▶ Selected extract
If you’re reading my journal, there’s no way to tell this. But today, I’m starting a new document on my computer. Two nights ago, I printed out everything from November 1, 2005, to the present and carefully pasted it in my current book. Today, I have a fresh, blank screen in front of me. (Screen! Ha! It’s not a fresh, blank page anymore, is it?)

It’s always fun to print out my journal, because I end up reading a good chunk of what I’ve written over the past (in this case) nine months. My first thought? Wow, there’s not much here. My second thought? Wow, a lot of this is really good. God has taught me a lot of truth this year.

One of my most recent entries touched on the biggest lesson right now – learning to be quiet, alone and rest before God so I can hear His voice and yada Him.

Sunday, our senior pastor Glen preached on Col. 3:12-17, and he touched on this very thing. He talked about the difference between training and trying. You train for war, for the Olympics – for something that’s deadly serious and means a great deal to you. When you try to accomplish something – that’s a second tier. We try to lose weight. We try to exercise regularly. We try to get up early or spend more time with our kids or have a date with our spouse once a month.

It’s a big difference. When I train for something, I arrange my life to meet my objective. It’s not an “add-on;” it’s foundational. Everything else is structured around it. It takes precedence.

To that end – let’s look at the spiritual disciplines. Glen mentioned five Disciplines of Engagement: celebration, fellowship, prayer, study and confession. These are primarily outward acts that build our spiritual lives.

But, as Glen said, if you are an outward person, it might be better for you to practice one of the Disciplines of Withdrawal: servanthood, fasting, solitude, simplicity and secrecy.

And that’s where I am today. God is teaching me these disciplines and letting me taste the power they leave in their wake. When I do things in secret, I have a sense of intimacy with God. When I fast, I discover the continual presence of God always waiting to meet my needs. When I worship in solitude, I find God is deeply personal with me. As Beth Moore likes to say, “He delivers a ‘my’ Word – one that’s just for you.”

Glen defined spiritual discipline as “any activity that can help me gain power to live life as Jesus taught and modeled it.”

And wow – do I need that power right now!

A few entries ago, I alluded to the fact that the tide is turning in my heart right now. I always hesitate to say, “Aslan is on the move!” when I’m so deeply human and fallible. But truly, that’s how I feel. Something is changing. God is moving. I just don’t know exactly where He’s leading yet.

A few weeks ago, in the midst of all this learning about secrecy and fasting and intimacy, I felt God pull deeply at my heart. It was almost irresistible. In fact, at times, God’s nearness was so overwhelming to me I was moved to tears. (And despite what my husband may think, that’s not normal for me.) I would be driving in my car and suddenly I would feel this heavy, holy presence with me – and the only thing I could do was cry. It was too deep and moving to respond to with words.

This continued for a few days, and I felt strongly that God wanted to tell me something. I half expected – but never experienced – a “kablooey” moment, where God would burst onto the scene with a thunderous explosion and unshakeable message. But I certainly felt like his main point was this: Change is coming. Be Corey’s helper. I have a dream for you – bigger than anything you can even imagine -- and I will see it to completion. And my dreams for Corey are bigger still.
It was good for me to read that today. I feel like my spiritual life has grown fat and slovenly over the last 12 months. Much of it is due to the grinding mundane. As a stay-at-home mom, my days tend to blend into the other. It's easy -- oh so easy -- to slip into bad habits and get lazy and drift. I feel that deadness in my soul. Chuck Swindoll calls it "mind-clutter." I need God's help to clear my mind of the cobwebs and garbage.

▶ Prompt a
Reproduce the lines of the data items from the line with "right wrist: (460, 329, 5)" to the line with "right shoulder: (661, 213, 10)", including both of those lines.

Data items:
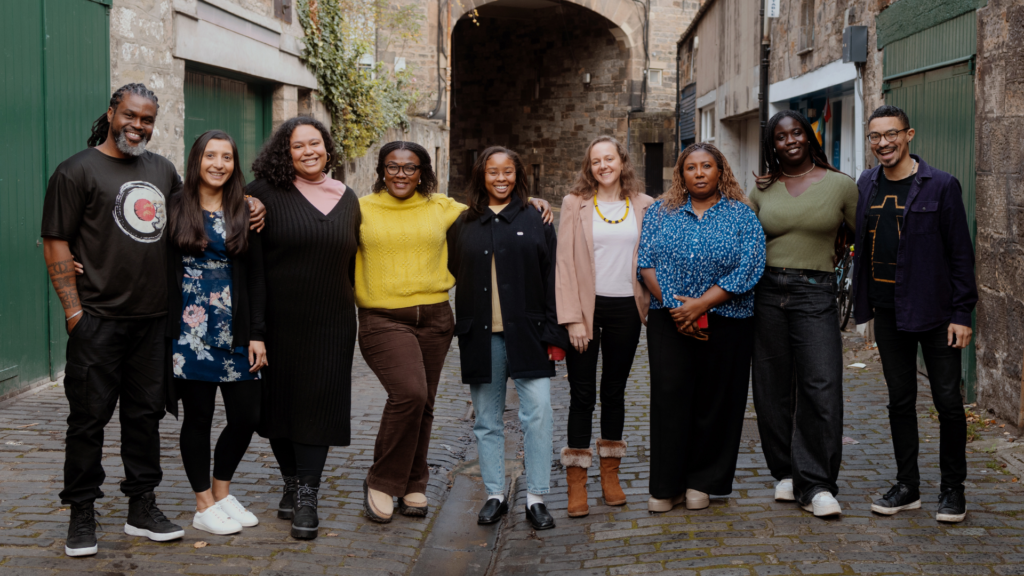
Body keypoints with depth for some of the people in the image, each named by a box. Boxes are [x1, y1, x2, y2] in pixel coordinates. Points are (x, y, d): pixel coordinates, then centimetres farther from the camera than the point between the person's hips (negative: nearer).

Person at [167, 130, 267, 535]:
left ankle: (222, 493, 24)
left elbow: (256, 277, 6)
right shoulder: (176, 209, 1)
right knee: (198, 417, 5)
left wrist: (257, 334, 1)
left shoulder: (244, 212, 8)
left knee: (246, 416, 3)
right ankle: (204, 506, 18)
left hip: (235, 331, 3)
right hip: (189, 330, -3)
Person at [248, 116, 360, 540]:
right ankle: (292, 483, 26)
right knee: (280, 400, 8)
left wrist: (352, 302, 18)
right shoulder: (267, 194, -3)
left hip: (331, 322, 2)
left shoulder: (347, 198, 10)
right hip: (279, 320, -1)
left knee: (318, 404, -3)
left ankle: (307, 498, 1)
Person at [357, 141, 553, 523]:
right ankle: (380, 482, -4)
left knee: (422, 405, 8)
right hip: (383, 319, -3)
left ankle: (412, 485, 25)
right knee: (409, 394, -21)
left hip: (434, 319, 4)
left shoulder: (442, 208, 10)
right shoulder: (362, 209, 4)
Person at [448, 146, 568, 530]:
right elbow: (453, 275, 13)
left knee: (538, 412, -8)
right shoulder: (464, 225, 10)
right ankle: (495, 495, 19)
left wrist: (554, 334, -3)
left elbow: (552, 281, 2)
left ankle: (536, 498, 1)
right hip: (481, 337, 2)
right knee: (487, 419, 8)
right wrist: (460, 329, 5)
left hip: (527, 335, -2)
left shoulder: (535, 222, 5)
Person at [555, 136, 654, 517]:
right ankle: (576, 483, 6)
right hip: (586, 308, -2)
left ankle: (610, 474, 22)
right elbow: (565, 261, -3)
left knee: (615, 392, 11)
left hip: (626, 309, 2)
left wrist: (647, 305, 3)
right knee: (583, 395, -1)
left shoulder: (644, 206, 6)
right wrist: (572, 317, -10)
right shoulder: (575, 203, 0)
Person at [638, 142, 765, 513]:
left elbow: (748, 270, -7)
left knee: (714, 402, 3)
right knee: (669, 399, -3)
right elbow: (646, 263, 3)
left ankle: (702, 482, 17)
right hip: (668, 323, 1)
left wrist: (700, 304, -15)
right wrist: (673, 305, -11)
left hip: (725, 323, -1)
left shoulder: (741, 215, 3)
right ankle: (666, 486, 5)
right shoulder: (661, 213, 10)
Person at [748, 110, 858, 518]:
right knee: (773, 390, 6)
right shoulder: (763, 190, 9)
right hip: (766, 293, 3)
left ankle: (815, 485, -2)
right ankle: (785, 473, 20)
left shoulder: (840, 185, 3)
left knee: (821, 389, -10)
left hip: (816, 295, -2)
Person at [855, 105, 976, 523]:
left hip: (934, 311, -4)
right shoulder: (866, 185, 7)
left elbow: (961, 253, -6)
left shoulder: (940, 186, -7)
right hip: (888, 312, 4)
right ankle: (907, 487, 21)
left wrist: (962, 313, -10)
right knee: (900, 401, 11)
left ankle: (953, 489, 16)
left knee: (948, 401, 2)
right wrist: (863, 300, 6)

▶ Prompt b
What are the five Disciplines of Engagement named in the journal entry?

▶ Answer box a
right wrist: (460, 329, 5)
left hip: (527, 335, -2)
left shoulder: (535, 222, 5)
Person at [555, 136, 654, 517]:
right ankle: (576, 483, 6)
right hip: (586, 308, -2)
left ankle: (610, 474, 22)
right elbow: (565, 261, -3)
left knee: (615, 392, 11)
left hip: (626, 309, 2)
left wrist: (647, 305, 3)
right knee: (583, 395, -1)
left shoulder: (644, 206, 6)
right wrist: (572, 317, -10)
right shoulder: (575, 203, 0)
Person at [638, 142, 765, 513]:
left elbow: (748, 270, -7)
left knee: (714, 402, 3)
right knee: (669, 399, -3)
right elbow: (646, 263, 3)
left ankle: (702, 482, 17)
right hip: (668, 323, 1)
left wrist: (700, 304, -15)
right wrist: (673, 305, -11)
left hip: (725, 323, -1)
left shoulder: (741, 215, 3)
right ankle: (666, 486, 5)
right shoulder: (661, 213, 10)

▶ Answer box b
Celebration, fellowship, prayer, study and confession.